Hans Therres literarisches Werk ist stark autobiografisch geprägt. Früh schon führt er konsequent Tagebuch, sammelt darin Eindrücke und Empfindungen, Ideen und Spuren. Leben und Arbeit sind aufs engste miteinander verbunden. Seine frühen Texte sind deshalb sowohl Traktate zum Thema Übersetzen, als auch Reflexionen über den Menschen Hans Therre. 1994 erscheinen im Berliner Verlag Volk und Welt die Essays „Konfessionen eines Kretins“ und „Tagebuch eines Übersetzers“. Darin bringt er seine Überzeugung zum Ausdruck, „dass das literarische Übersetzen die anspruchsvollste, schwierigste und, Paradox und Skandal, gleichzeitig am schlechtesten honorierte Schriftstellertätigkeit ist.“ An seiner eigenen Person demonstriert er, auf welche Lebens- und Arbeitsbedingungen man sich gefasst machen muss, wenn man sich dafür entscheidet, als literarischer Übersetzer zu arbeiten und zu leben.

Was in den Essays aus dem Jahr 1994 anklingt, findet sich ausgearbeitet in dem knapp 500 Seiten starken Text “dichter/leben – Eine Passionsgeschichte des Übersetzens” von 2010 wieder. Therre nennt dieses Buch „eine etwas zerzauste Autobiographie“. Er habe darin versucht, „von einem leicht exzentrischen Schriftstellerleben möglichst ungeschminkt (zu) erzählen“ und „den beiden Dimensionen Leben und Arbeit eine neue Form, vor allem aber eine neue Gestalt zu geben“.

= = = =

- [ARBEITSANWEISUNG 1] Schreibe die unten folgenden Zeilen vom Anfang bis einschließlich der Zeile mit „For every layout“ Wort für Wort ab.

- [ANGEZEIGTE DATEN]
= = = =

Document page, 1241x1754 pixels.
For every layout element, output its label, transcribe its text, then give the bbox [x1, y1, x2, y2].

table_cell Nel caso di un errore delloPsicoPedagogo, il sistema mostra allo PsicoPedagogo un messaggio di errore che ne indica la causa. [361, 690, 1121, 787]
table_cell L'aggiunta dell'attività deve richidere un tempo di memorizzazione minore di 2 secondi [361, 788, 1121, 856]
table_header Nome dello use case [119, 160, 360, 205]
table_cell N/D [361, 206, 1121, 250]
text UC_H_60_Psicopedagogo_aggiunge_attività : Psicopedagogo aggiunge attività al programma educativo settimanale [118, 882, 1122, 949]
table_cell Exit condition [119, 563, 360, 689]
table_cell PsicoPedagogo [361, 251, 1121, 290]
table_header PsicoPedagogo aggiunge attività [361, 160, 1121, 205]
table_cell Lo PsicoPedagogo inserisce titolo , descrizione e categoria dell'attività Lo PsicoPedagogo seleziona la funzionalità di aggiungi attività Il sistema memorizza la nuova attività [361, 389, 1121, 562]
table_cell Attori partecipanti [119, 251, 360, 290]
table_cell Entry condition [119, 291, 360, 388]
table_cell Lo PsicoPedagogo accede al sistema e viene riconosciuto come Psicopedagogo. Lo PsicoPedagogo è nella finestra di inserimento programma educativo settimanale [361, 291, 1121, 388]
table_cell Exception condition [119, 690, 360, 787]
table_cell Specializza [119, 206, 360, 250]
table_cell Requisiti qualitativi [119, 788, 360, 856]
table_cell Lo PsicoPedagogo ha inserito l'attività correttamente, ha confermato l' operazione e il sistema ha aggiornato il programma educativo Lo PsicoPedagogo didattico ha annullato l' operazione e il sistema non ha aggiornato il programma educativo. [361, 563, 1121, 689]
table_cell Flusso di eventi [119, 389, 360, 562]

= = = =

- [ARBEITSANWEISUNG 2] Aktualisiere im Text über Hans Therre alles von „Hans Therres literarisches“ bis einschließlich „und zu leben.“, indem du „Eindrücke“ durch „Beobachtungen“ ersetzt.

- [LÖSUNG DER AUFGABE 1]
Document page, 1241x1754 pixels.
For every layout element, output its label, transcribe its text, then give the bbox [x1, y1, x2, y2].

- [LÖSUNG DER AUFGABE 2]
Hans Therres literarisches Werk ist stark autobiografisch geprägt. Früh schon führt er konsequent Tagebuch, sammelt darin Beobachtungen und Empfindungen, Ideen und Spuren. Leben und Arbeit sind aufs engste miteinander verbunden. Seine frühen Texte sind deshalb sowohl Traktate zum Thema Übersetzen, als auch Reflexionen über den Menschen Hans Therre. 1994 erscheinen im Berliner Verlag Volk und Welt die Essays „Konfessionen eines Kretins“ und „Tagebuch eines Übersetzers“. Darin bringt er seine Überzeugung zum Ausdruck, „dass das literarische Übersetzen die anspruchsvollste, schwierigste und, Paradox und Skandal, gleichzeitig am schlechtesten honorierte Schriftstellertätigkeit ist.“ An seiner eigenen Person demonstriert er, auf welche Lebens- und Arbeitsbedingungen man sich gefasst machen muss, wenn man sich dafür entscheidet, als literarischer Übersetzer zu arbeiten und zu leben.